Posted: Thursday, December 30, 2004

ANCHORAGE - Federal regulators have approved a bid to buy Era Aviation, making completion of the $118.1 million sale possible by the end of the week.

Houston-based Seacor Holdings Inc., which provides transportation and environmental services to offshore oil rigs, struck a deal in October to buy Anchorage-based Era from its parent corporation, Rowan Companies Inc., also from Houston.

Era's main business is providing helicopter services for oil and gas operations in the Gulf of Mexico and Alaska. It also uses its helicopters to fight fires and provide other utility services, and runs flightseeing tours in the summer.

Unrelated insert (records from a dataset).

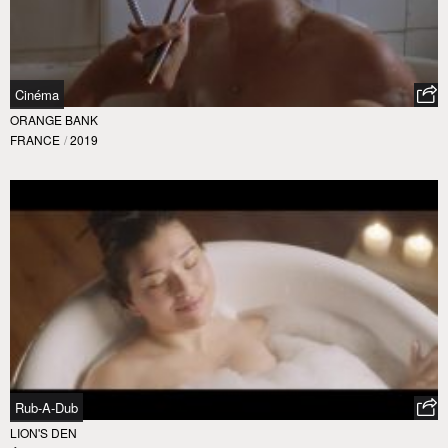
Cinéma
ORANGE BANK
FRANCE
/
2019
Rub-A-Dub
LION'S DEN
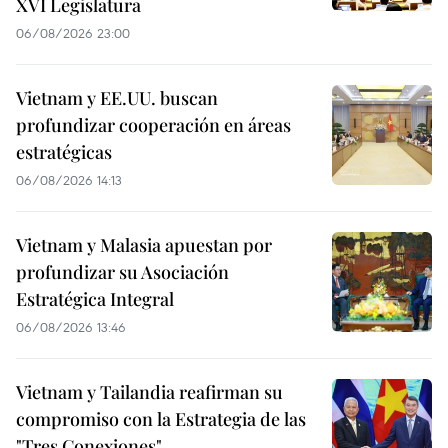
XVI Legislatura
06/08/2026 23:00
Vietnam y EE.UU. buscan
profundizar cooperación en áreas
estratégicas
06/08/2026 14:13
Vietnam y Malasia apuestan por
profundizar su Asociación
Estratégica Integral
06/08/2026 13:46
Vietnam y Tailandia reafirman su
compromiso con la Estrategia de las
"Tres Conexiones"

The company's Alaska regional fixed-wing airline has hubs in Anchorage and Bethel and flies passengers and cargo to 24 state destinations. In Kenai, Homer and Valdez, Era is the only regularly scheduled passenger airline. As such, it is bound by federal "essential air service" rules and cannot simply abandon those routes.

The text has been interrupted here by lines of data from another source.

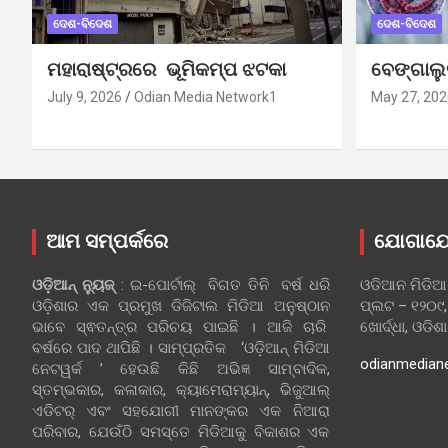
ଦେଶ-ବିଦେଶ
ଦେଶ-ବିଦେଶ
ମହାରାଷ୍ଟ୍ରରେ ଭୂମିକମ୍ପ ଝଟକା
ବେଙ୍ଗାଲ
July 9, 2026
Odian Media Network1
May 27, 202
ଆମ ସମ୍ପର୍କରେ
ଯୋଗାଯ
ଓଡ଼ିଆନ୍‍ ନ୍ୟୁଜ୍‍
: ଇ-ପୋର୍ଟାଲ୍ ବିଗତ ତିନି ବର୍ଷ ଧରି
ଓଡିଆନ ମିଡିଆ
ଓଡ଼ିଶାର ଏକ ପ୍ରମୁଖ ଡିଜିଟାଲ ମିଡିଆ ଅନୁଷ୍ଠାନ
ପ୍ଲଟ – ୧୨୦୯,
ଭାବେ ସ୍ଵତନ୍ତ୍ର ପରିଚୟ ପାଇଛି । ଆଜି ଚାରି
ଖୋର୍ଦ୍ଧା, ଓଡିଶ
ବର୍ଷରେ ପାଦ ଥାପିଛି । ସାମ୍ପ୍ରତିକ ‘ଓଡ଼ିଆନ୍‍ ମିଡିଆ
odianmedian
ନେଟୱର୍କ ’ ହେଉଛି କିଛି ଅଭିଜ୍ଞ ସାମ୍ବାଦିକ,
ସ୍ତମ୍ଭକାର, କଳାକାର, କ୍ୟାମେରାମ୍ୟାନ୍, ଭିଜୁଆଲ୍
ଏଡିଟର୍ ଏବଂ ସହଯୋଗୀ ମାନଙ୍କର ଏକ ନିଆରା
ପରିବାର, ଯେଉଁଠି ସମସ୍ତେ ମିଡିଆକୁ ବିକାଶର ଏକ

Seacor, however, wants to sell that part of the business, and executives from both companies are negotiating with a potential buyer, Chuck Johnson, Era's president, said Tuesday.

"The new owner has stated from the beginning that they don't want to be in the airline business," Johnson said. He said the company plans to continue operating the regional airline until they strike a deal to sell it.

As for the helicopter business, Seacor plans to combine its Tex-Air Helicopters unit with Era and to operate the combined outfit under the Era Aviation banner. Johnson will continue to run the combined company as president.

Its headquarters, however, is being moved to Lake Charles, La., where Era bases its Gulf Coast division, Johnson said.

About 500 of Era's 820 employees are based in Alaska, and the employment base here will shrink after the merger, which is expected to be completed by Friday, Johnson said.

There will be job cuts as the companies consolidate management positions. Some Alaska-based employees also are likely to relocate to the company's new headquarters, Johnson said.

In addition to shifting jobs to Louisiana, Era is scaling back its flightseeing business in Alaska and will close its flightseeing bases in Seward and Valdez. Aside from that, there will be few changes in Alaska after the buyout, Johnson said.